El responsable expuso ante el Comité Ejecutivo de ACNUR la situación mundial relativa a la protección o desprotección de refugiados, así como de solicitantes de asilo, desplazados internos y apátridas, que recaen en parte bajo la responsabilidad de este organismo.

El año pasado 64.000 niños solos y separados de sus familias fueron detenidos en las proximidades de la frontera entre México y Estados Unidos, mientras que los niños sirios refugiados totalizan más de 2,4 millones, y un millón los que han huido de Sudán del Sur.
Por otra parte, el responsable en ACNUR criticó el uso de cierto lenguaje e insultos para referirse a los refugiados, a los que cada vez con más facilidad y sin ninguna razón válida se describe como terroristas o criminales.
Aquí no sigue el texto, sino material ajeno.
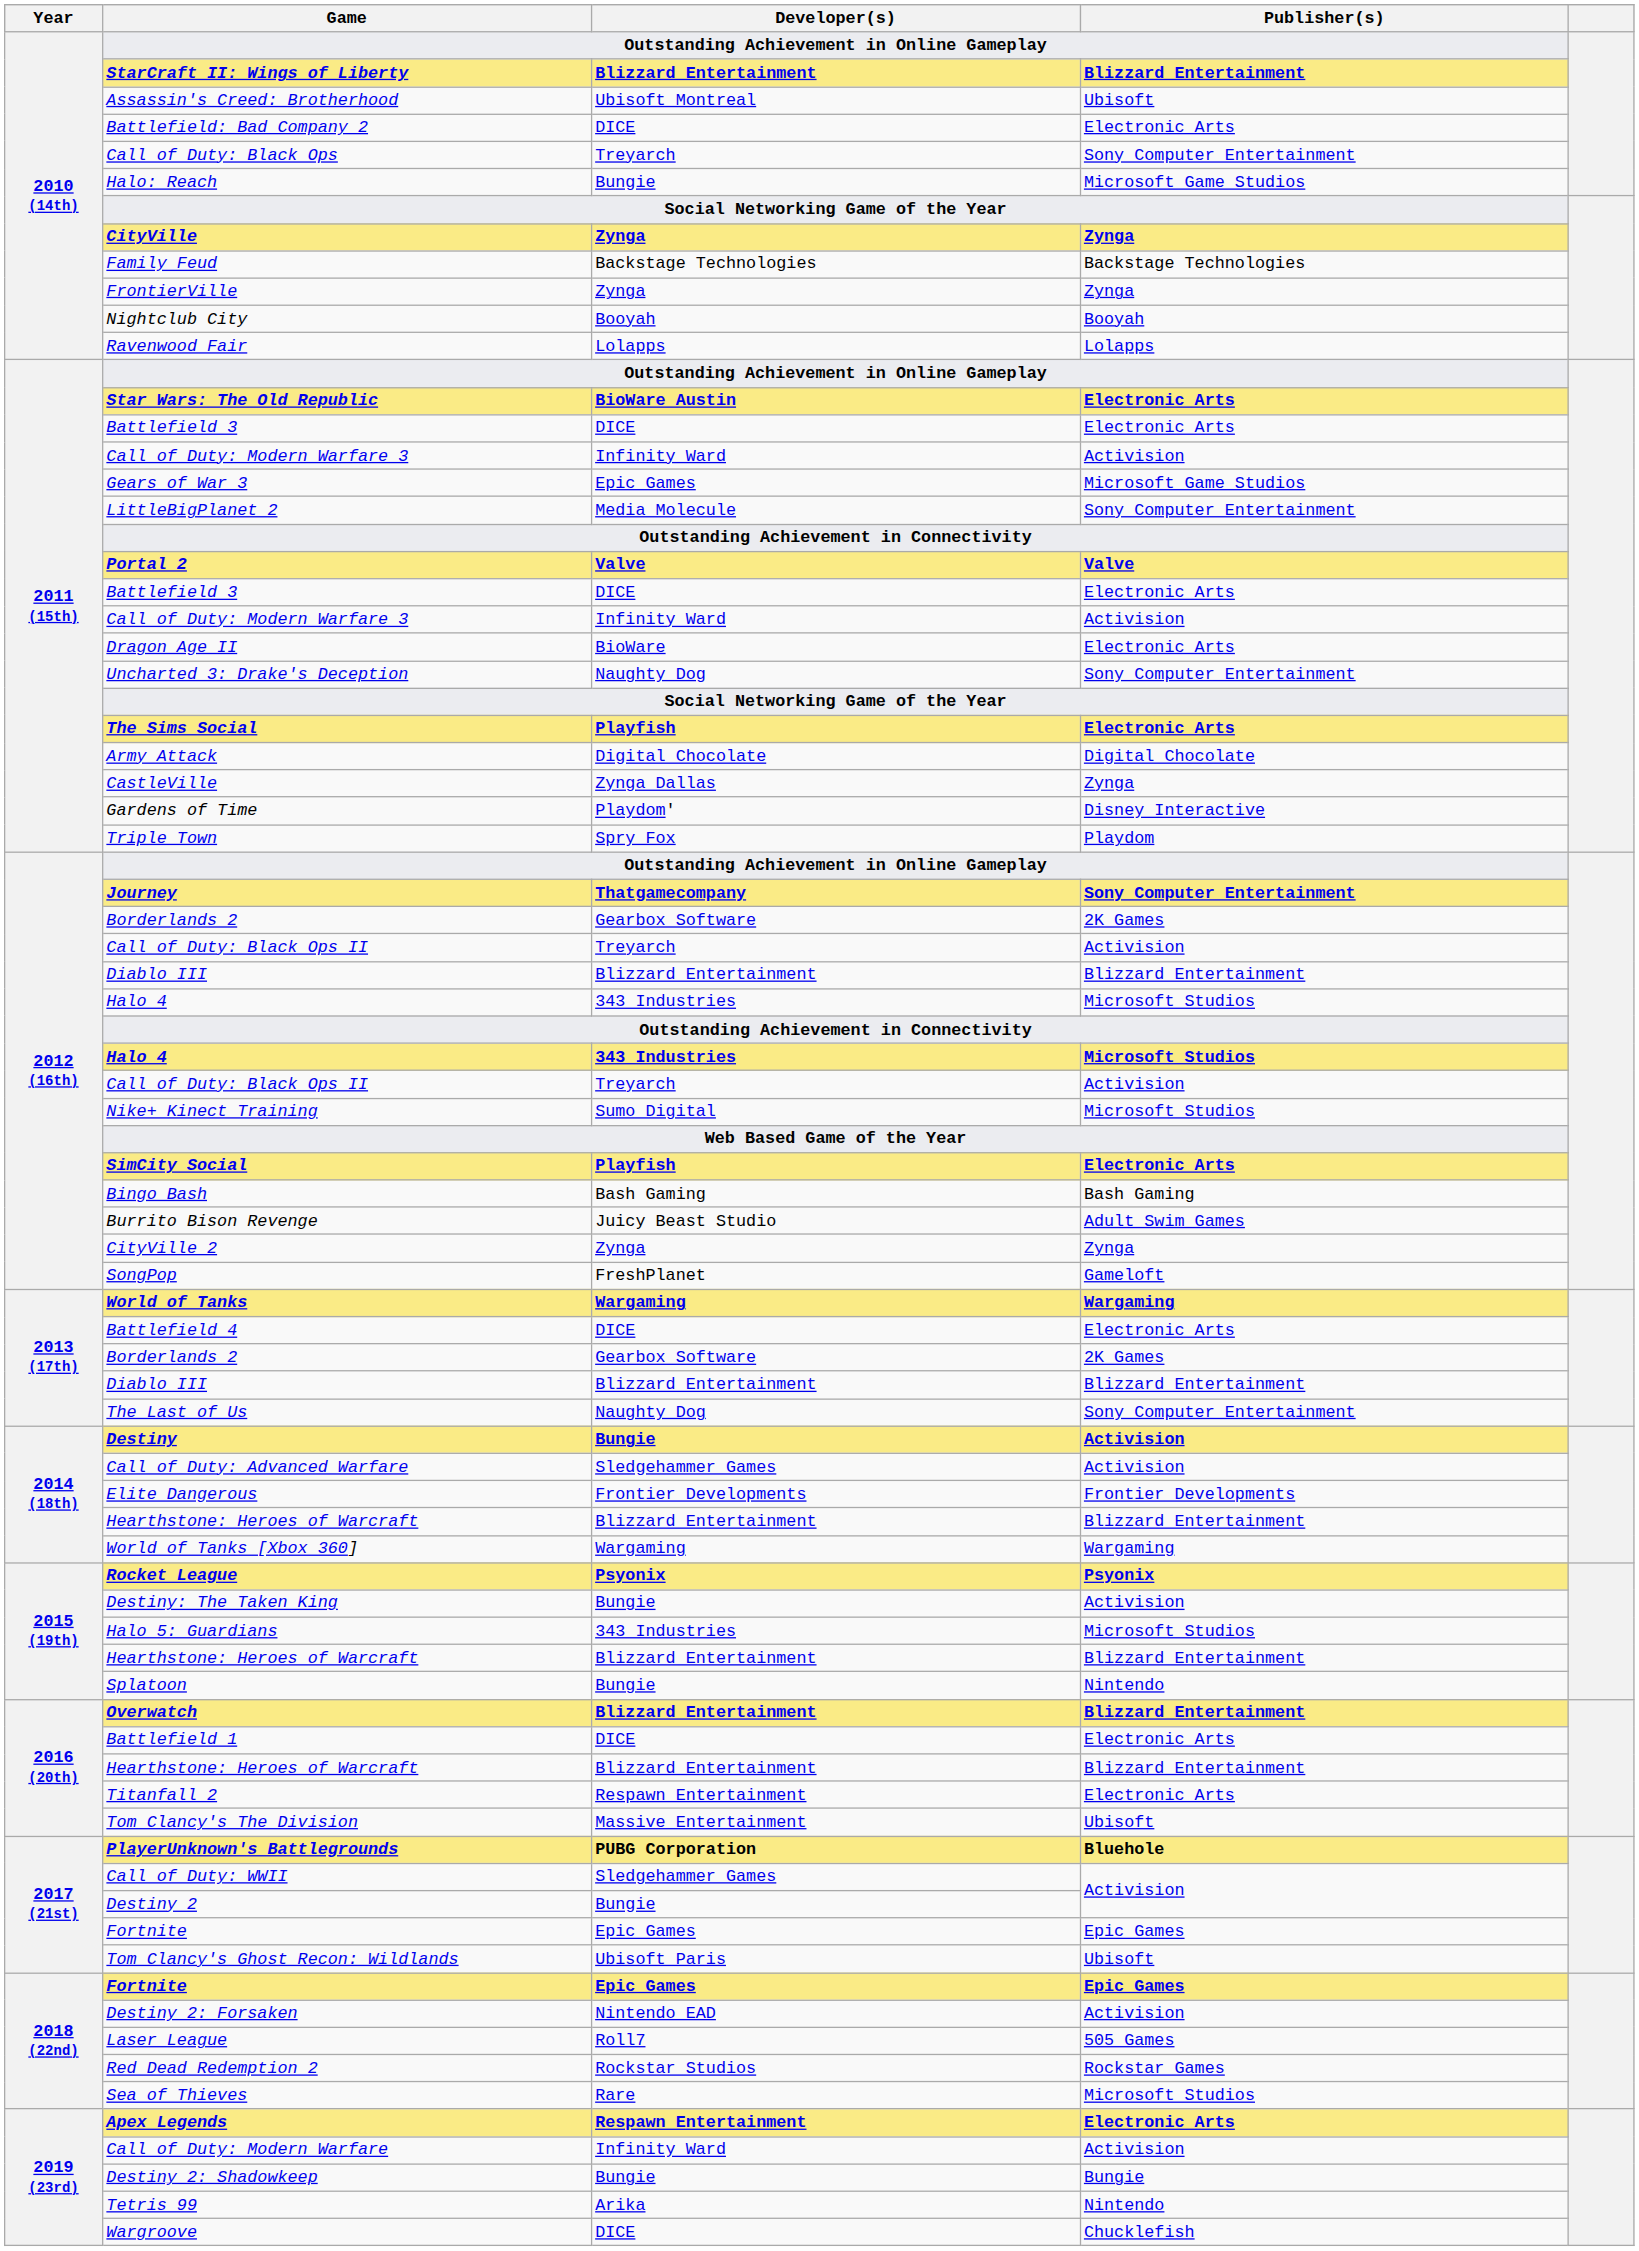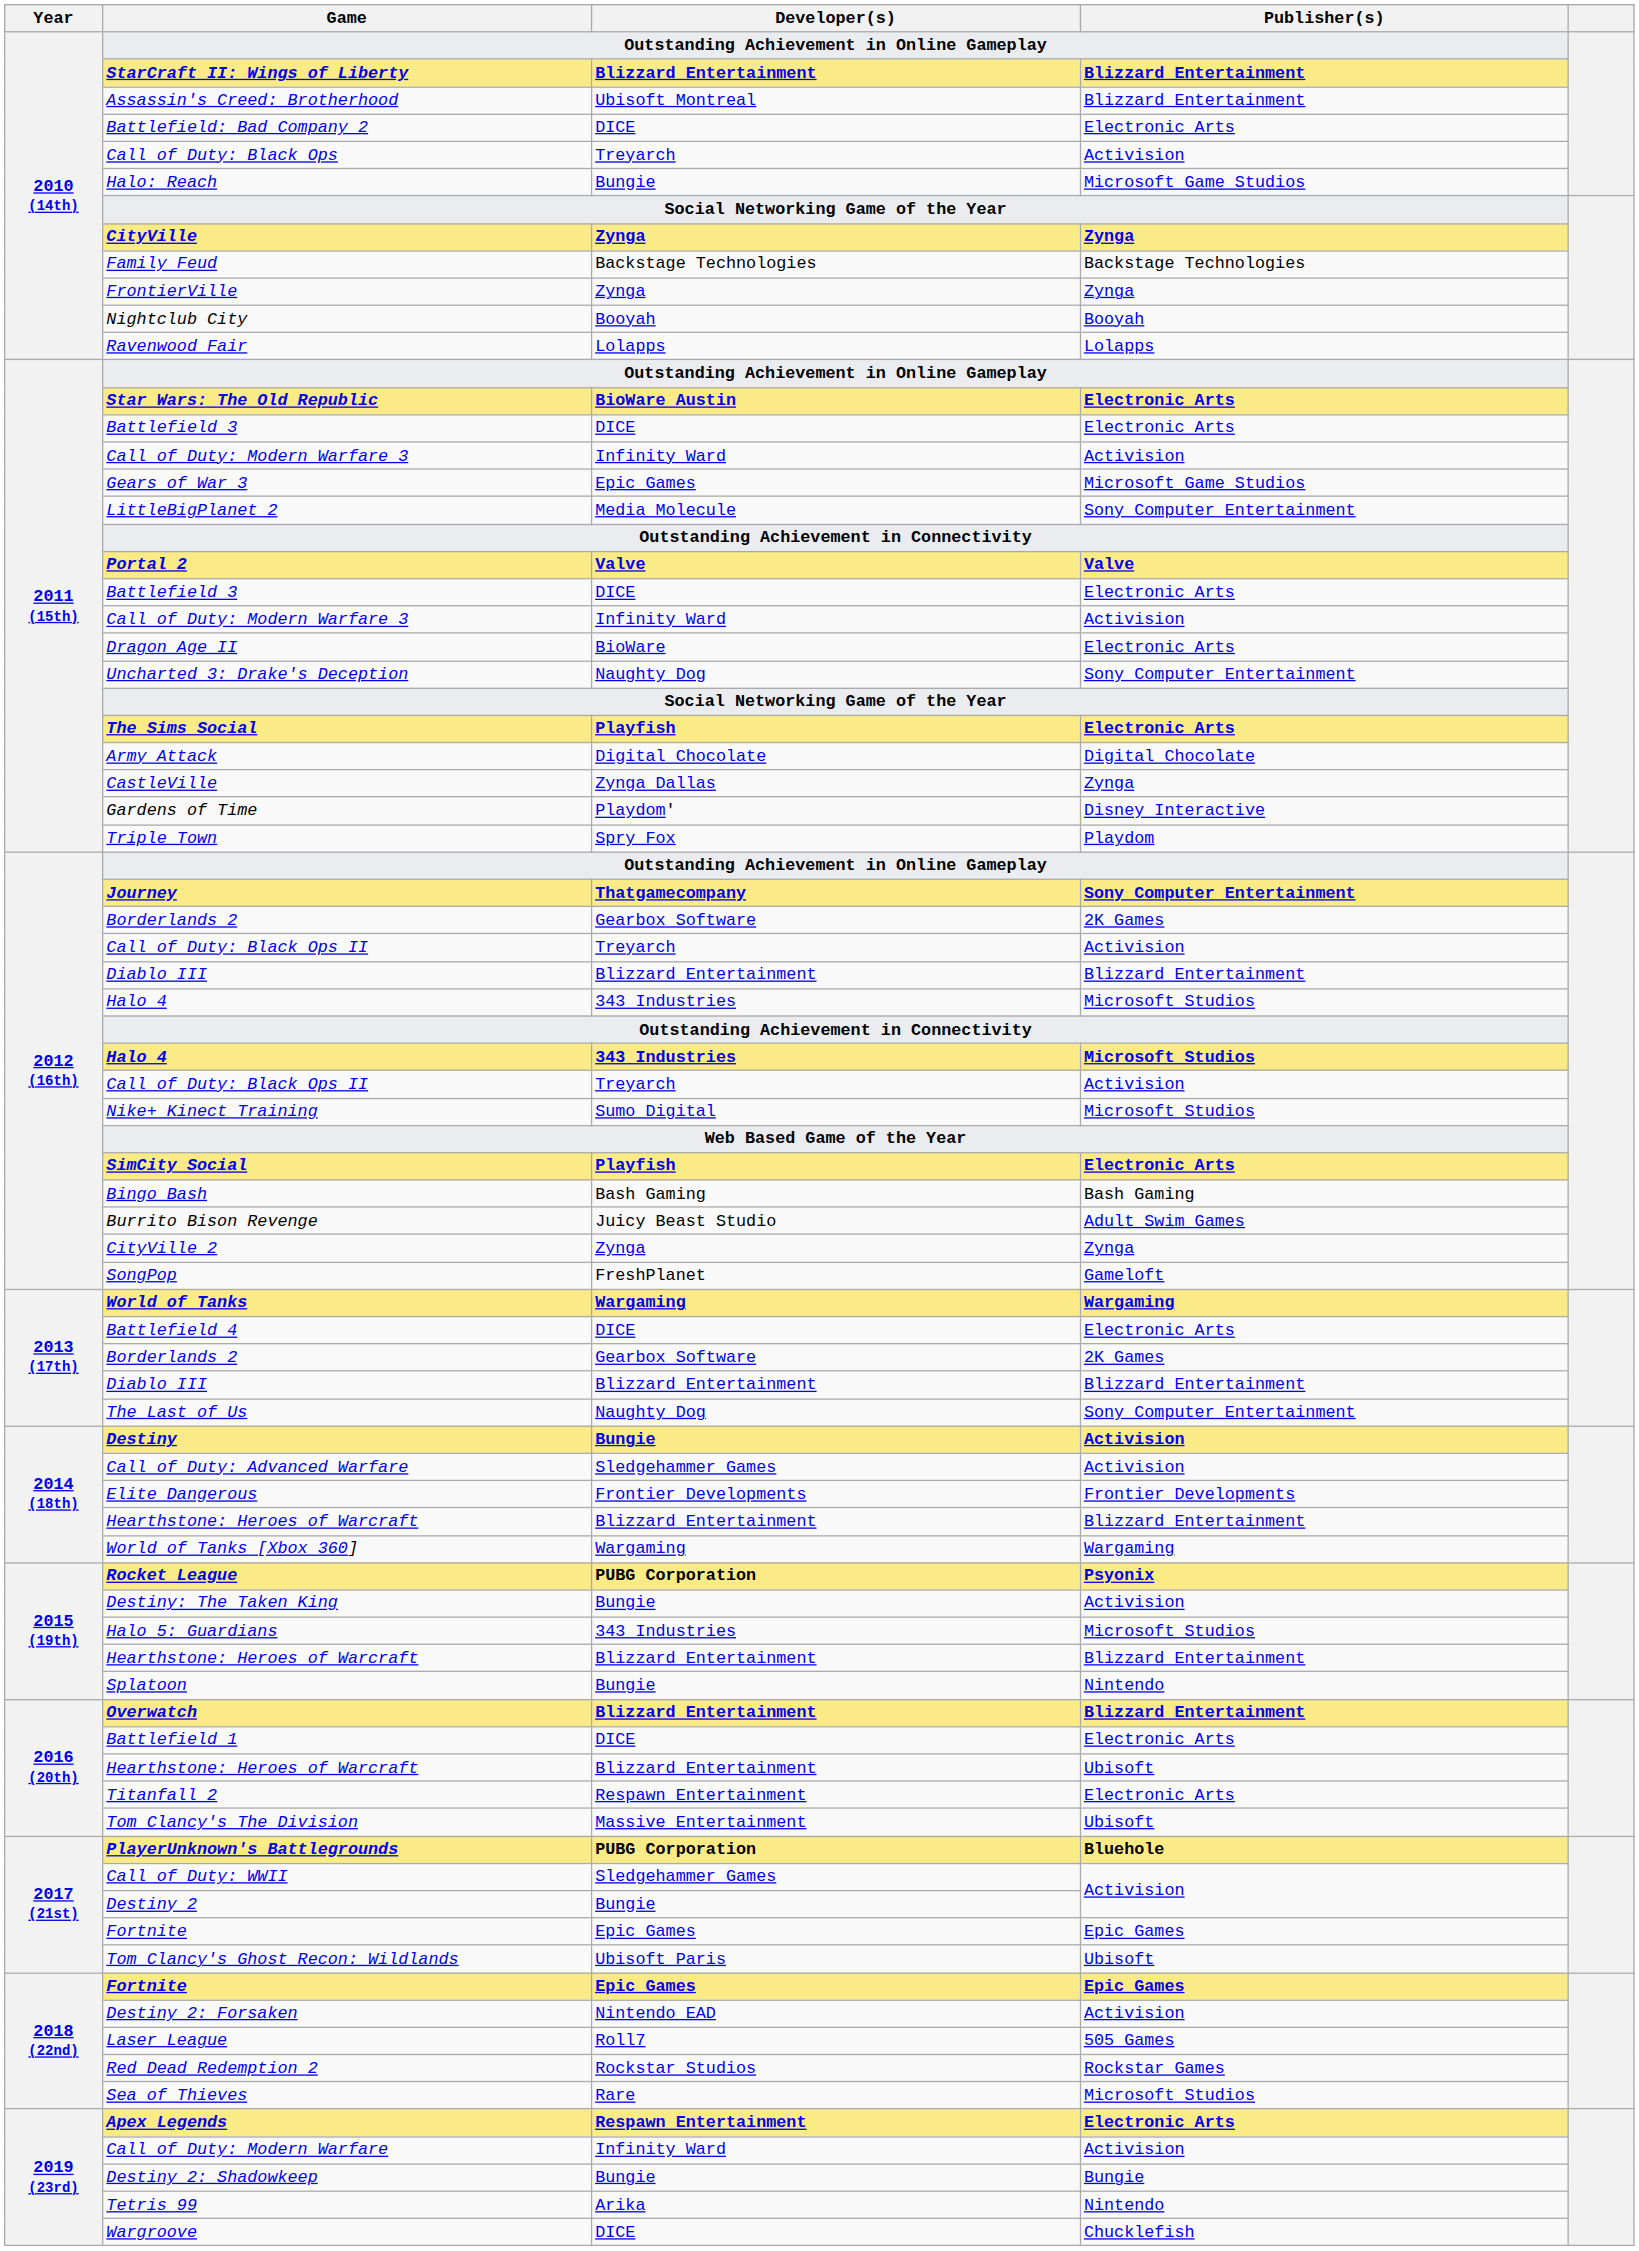Assassin's Creed: Brotherhood | Publisher(s): Ubisoft -> Blizzard Entertainment
Call of Duty: Black Ops | Publisher(s): Sony Computer Entertainment -> Activision
Rocket League | Developer(s): Psyonix -> PUBG Corporation
2016 (20th) / Hearthstone: Heroes of Warcraft | Publisher(s): Blizzard Entertainment -> Ubisoft
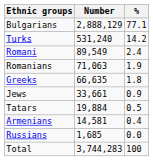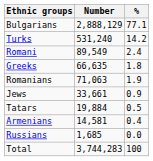rows swapped: Romanians <-> Greeks
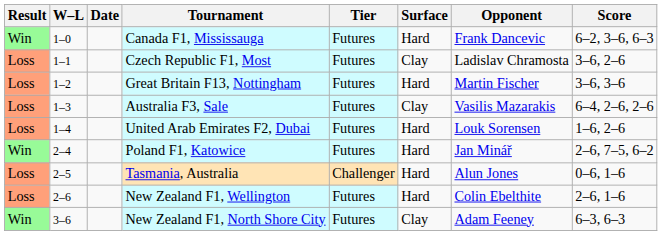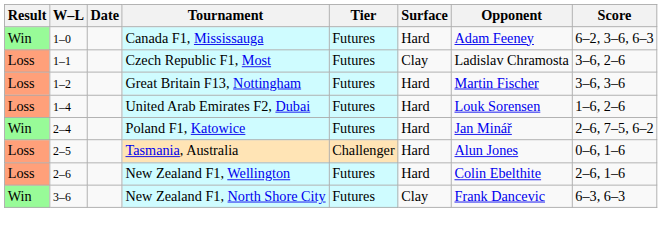Canada F1, Mississauga | Opponent: Frank Dancevic -> Adam Feeney
- row: Loss | 1–3 | Australia F3, Sale | Futures | Clay | Vasilis Mazarakis | 6–4, 2–6, 2–6
New Zealand F1, North Shore City | Opponent: Adam Feeney -> Frank Dancevic
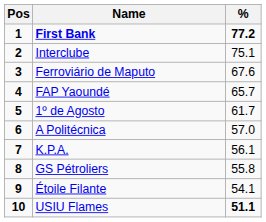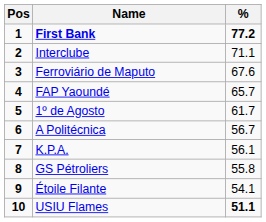Interclube | %: 75.1 -> 71.1
A Politécnica | %: 57.0 -> 56.7
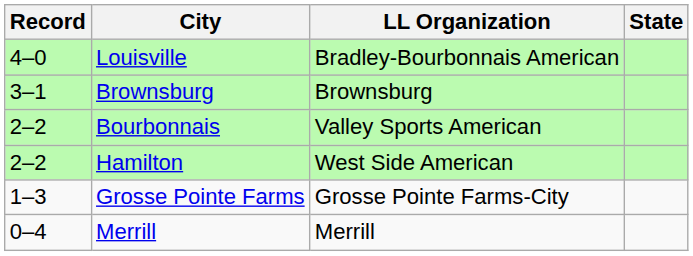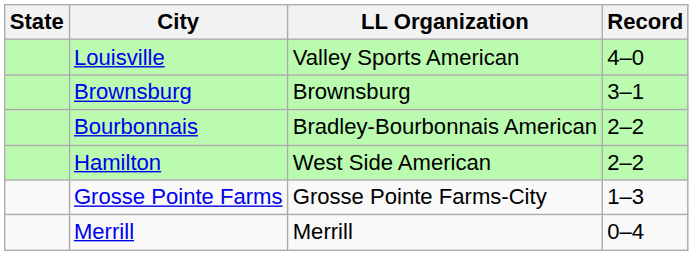columns swapped: State <-> Record
Louisville | LL Organization: Bradley-Bourbonnais American -> Valley Sports American
Bourbonnais | LL Organization: Valley Sports American -> Bradley-Bourbonnais American
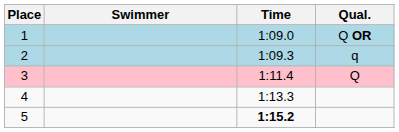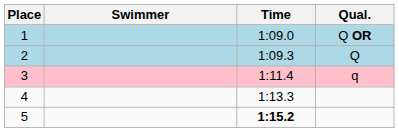2 | Qual.: q -> Q
3 | Qual.: Q -> q
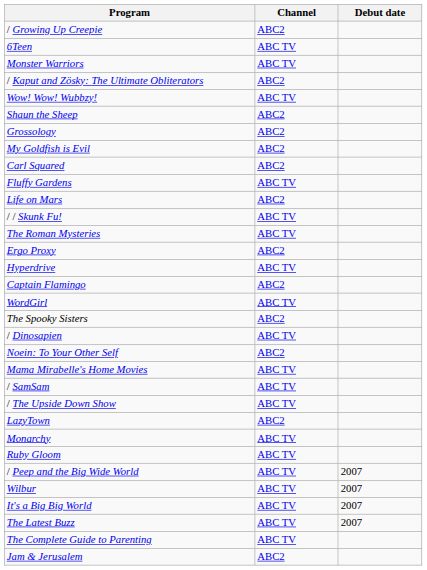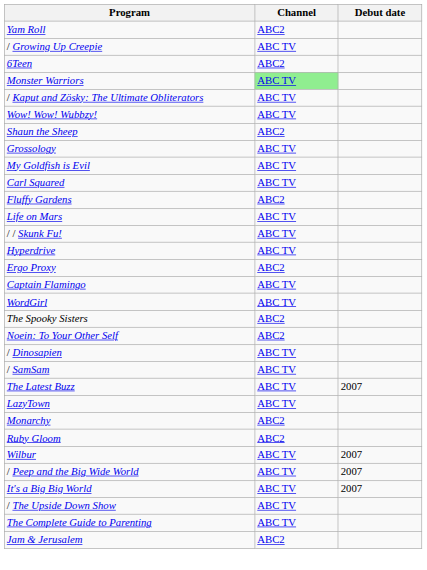+ row: Yam Roll | ABC2
/ Growing Up Creepie | Channel: ABC2 -> ABC TV
6Teen | Channel: ABC TV -> ABC2
Monster Warriors | Channel: no background -> lightgreen background
/ Kaput and Zösky: The Ultimate Obliterators | Channel: ABC2 -> ABC TV
Grossology | Channel: ABC2 -> ABC TV
My Goldfish is Evil | Channel: ABC2 -> ABC TV
Carl Squared | Channel: ABC2 -> ABC TV
Fluffy Gardens | Channel: ABC TV -> ABC2
Life on Mars | Channel: ABC2 -> ABC TV
- row: The Roman Mysteries | ABC TV
rows swapped: Hyperdrive <-> Ergo Proxy
Captain Flamingo | Channel: ABC2 -> ABC TV
rows swapped: / Dinosapien <-> Noein: To Your Other Self
- row: Mama Mirabelle's Home Movies | ABC TV
rows swapped: / The Upside Down Show <-> The Latest Buzz
LazyTown | Channel: ABC2 -> ABC TV
Monarchy | Channel: ABC TV -> ABC2
Ruby Gloom | Channel: ABC TV -> ABC2
rows swapped: / Peep and the Big Wide World <-> Wilbur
“Temas muy sensibles se sacan del bolsillo para ganar votos, para desinformar y crear chivos expiatorios, generalmente de una manera que deshumaniza y genera divisiones”, declaró ante 150 representantes de gobiernos, organizaciones internacionales y ONG que participan en la reunión anual de ACNUR.
De manera general, Turk denunció las continuas violaciones de las normas internacionales sobre refugiados.
Las más graves que mencionó fueron ataques militares o la deportación de familias a lugares donde sus vidas corren peligro, situaciones que ocurren “en todas partes del mundo“, denunció, sin nombrar países.